Post-training quantization (PTQ) techniques applied to weights, activations,
and the KV cache greatly reduce memory usage, latency, and power consumption of
Large Language Models (LLMs), but may lead to large quantization errors when
outliers are present. Recent findings suggest that rotating activation or
weight matrices helps remove outliers and benefits quantization. In this work,
we identify a collection of applicable rotation parameterizations that lead to
identical outputs in full-precision Transformer architectures, and find that
some random rotations lead to much better quantization than others, with an up
to 13 points difference in downstream zero-shot reasoning performance.

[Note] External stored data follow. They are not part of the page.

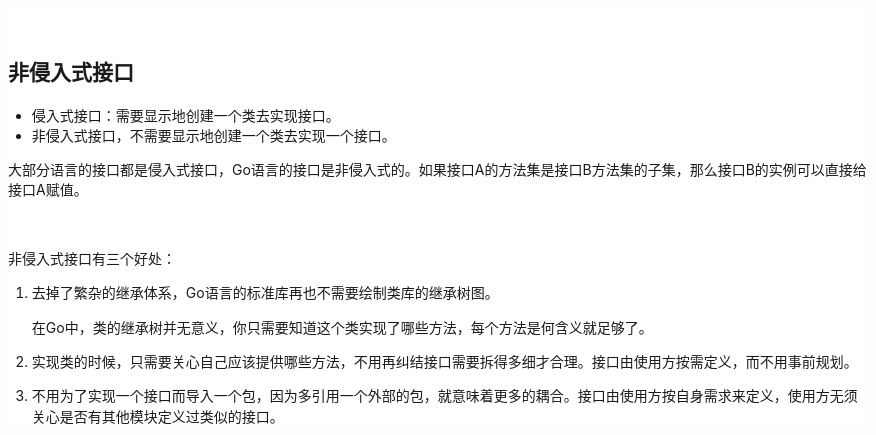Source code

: &nbsp;

## 非侵入式接口

- 侵入式接口：需要显示地创建一个类去实现接口。
- 非侵入式接口，不需要显示地创建一个类去实现一个接口。

大部分语言的接口都是侵入式接口，Go语言的接口是非侵入式的。如果接口A的方法集是接口B方法集的子集，那么接口B的实例可以直接给接口A赋值。

&nbsp;

非侵入式接口有三个好处：

1. 去掉了繁杂的继承体系，Go语言的标准库再也不需要绘制类库的继承树图。

   在Go中，类的继承树并无意义，你只需要知道这个类实现了哪些方法，每个方法是何含义就足够了。

2. 实现类的时候，只需要关心自己应该提供哪些方法，不用再纠结接口需要拆得多细才合理。接口由使用方按需定义，而不用事前规划。

3. 不用为了实现一个接口而导入一个包，因为多引用一个外部的包，就意味着更多的耦合。接口由使用方按自身需求来定义，使用方无须关心是否有其他模块定义过类似的接口。


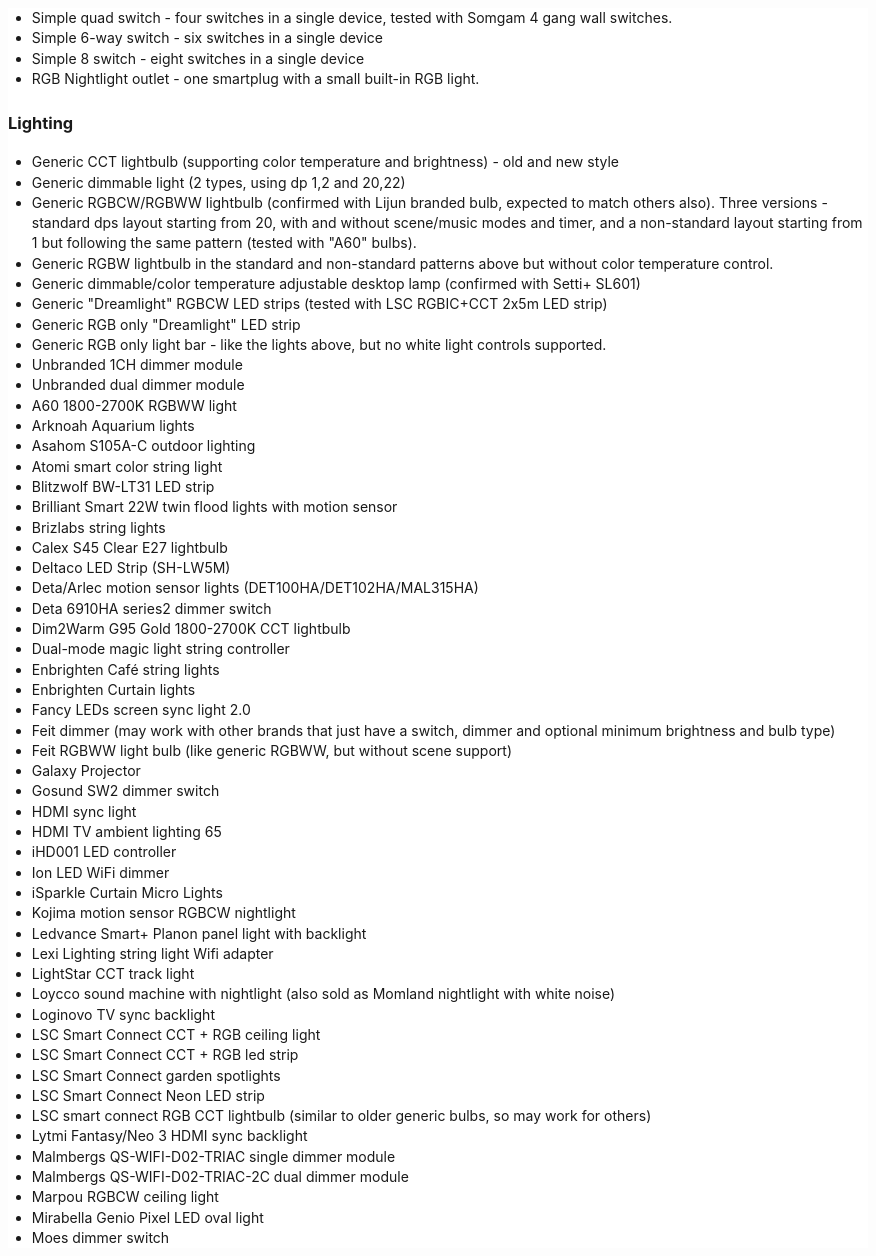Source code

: - Simple quad switch - four switches in a single device, tested with Somgam 4 gang wall switches.
- Simple 6-way switch - six switches in a single device
- Simple 8 switch - eight switches in a single device
- RGB Nightlight outlet - one smartplug with a small built-in RGB light.

### Lighting

- Generic CCT lightbulb (supporting color temperature and brightness) - old and new style
- Generic dimmable light (2 types, using dp 1,2 and 20,22)
- Generic RGBCW/RGBWW lightbulb (confirmed with Lijun branded bulb, expected to match others also). Three versions - standard dps layout starting from 20, with and without scene/music modes and timer, and a non-standard layout starting from 1 but following the same pattern (tested with "A60" bulbs).
- Generic RGBW lightbulb in the standard and non-standard patterns above but without color temperature control.
- Generic dimmable/color temperature adjustable desktop lamp (confirmed with Setti+ SL601)
- Generic "Dreamlight" RGBCW LED strips (tested with LSC RGBIC+CCT 2x5m LED strip)
- Generic RGB only "Dreamlight" LED strip
- Generic RGB only light bar - like the lights above, but no white light controls supported.
- Unbranded 1CH dimmer module
- Unbranded dual dimmer module
- A60 1800-2700K RGBWW light
- Arknoah Aquarium lights
- Asahom S105A-C outdoor lighting
- Atomi smart color string light
- Blitzwolf BW-LT31 LED strip
- Brilliant Smart 22W twin flood lights with motion sensor
- Brizlabs string lights
- Calex S45 Clear E27 lightbulb
- Deltaco LED Strip (SH-LW5M)
- Deta/Arlec motion sensor lights (DET100HA/DET102HA/MAL315HA)
- Deta 6910HA series2 dimmer switch
- Dim2Warm G95 Gold 1800-2700K CCT lightbulb
- Dual-mode magic light string controller
- Enbrighten Café string lights
- Enbrighten Curtain lights
- Fancy LEDs screen sync light 2.0
- Feit dimmer (may work with other brands that just have a switch, dimmer and
  optional minimum brightness and bulb type)
- Feit RGBWW light bulb (like generic RGBWW, but without scene support)
- Galaxy Projector
- Gosund SW2 dimmer switch
- HDMI sync light
- HDMI TV ambient lighting 65
- iHD001 LED controller
- Ion LED WiFi dimmer
- iSparkle Curtain Micro Lights
- Kojima motion sensor RGBCW nightlight
- Ledvance Smart+ Planon panel light with backlight
- Lexi Lighting string light Wifi adapter
- LightStar CCT track light
- Loycco sound machine with nightlight (also sold as Momland nightlight with white noise)
- Loginovo TV sync backlight
- LSC Smart Connect CCT + RGB ceiling light
- LSC Smart Connect CCT + RGB led strip
- LSC Smart Connect garden spotlights
- LSC Smart Connect Neon LED strip
- LSC smart connect RGB CCT lightbulb (similar to older generic bulbs, so may work for others)
- Lytmi Fantasy/Neo 3 HDMI sync backlight
- Malmbergs QS-WIFI-D02-TRIAC single dimmer module
- Malmbergs QS-WIFI-D02-TRIAC-2C dual dimmer module
- Marpou RGBCW ceiling light
- Mirabella Genio Pixel LED oval light
- Moes dimmer switch
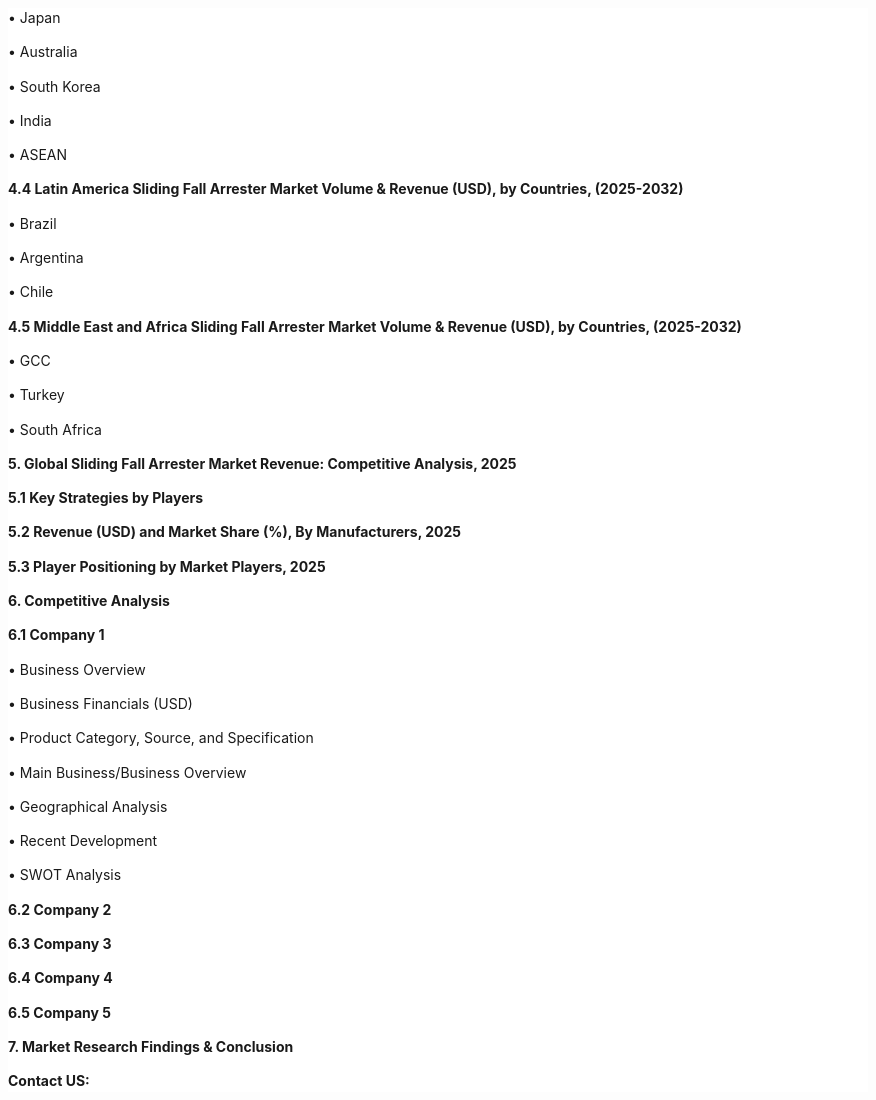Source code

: • Japan

• Australia

• South Korea

• India

• ASEAN

<strong>4.4 Latin America Sliding Fall Arrester Market Volume &amp; Revenue (USD), by Countries, (2025-2032)</strong>

• Brazil

• Argentina

• Chile

<strong>4.5 Middle East and Africa Sliding Fall Arrester Market Volume &amp; Revenue (USD), by Countries, (2025-2032)</strong>

• GCC

• Turkey

• South Africa

<strong>5. Global Sliding Fall Arrester Market Revenue: Competitive Analysis, 2025</strong>

<strong>5.1 Key Strategies by Players</strong>

<strong>5.2 Revenue (USD) and Market Share (%), By Manufacturers, 2025</strong>

<strong>5.3 Player Positioning by Market Players, 2025</strong>

<strong>6. Competitive Analysis</strong>

<strong>6.1 Company 1</strong>

• Business Overview

• Business Financials (USD)

• Product Category, Source, and Specification

• Main Business/Business Overview

• Geographical Analysis

• Recent Development

• SWOT Analysis

<strong>6.2 Company 2</strong>

<strong>6.3 Company 3</strong>

<strong>6.4 Company 4</strong>

<strong>6.5 Company 5</strong>

<strong>7. Market Research Findings &amp; Conclusion</strong>

<strong>Contact US:</strong>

As a
result, we propose SpinQuant that optimizes (or learns) the rotation matrices
with Cayley optimization on a small validation set. With 4-bit quantization of
weight, activation, and KV-cache, SpinQuant narrows the accuracy gap on
zero-shot reasoning tasks with full precision to merely 2.9 points on the
LLaMA-2 7B model, surpassing LLM-QAT by 19.1 points and SmoothQuant by 25.0
points. SpinQuant also outperforms concurrent work QuaRot, which applies random
rotations to remove outliers. In particular, for LLaMA-2 7B/LLaMA-3 8B models
that are hard to quantize, SpinQuant reduces the gap to full precision by
30.2%/34.1% relative to QuaRot.

通过优化旋转参数，针对大型语言模型（LLMs）进行后训练量化（PTQ）可显著减少内存使用、延迟和功耗，并减小其量化误差。通过将随机旋转应用于 LLMs 中的激活和权重矩阵，SpinQuant 方法优化旋转矩阵来减小量化误差，对比其他方法提升了零样本推理性能，尤其在难以量化的模型上获得了显著提升。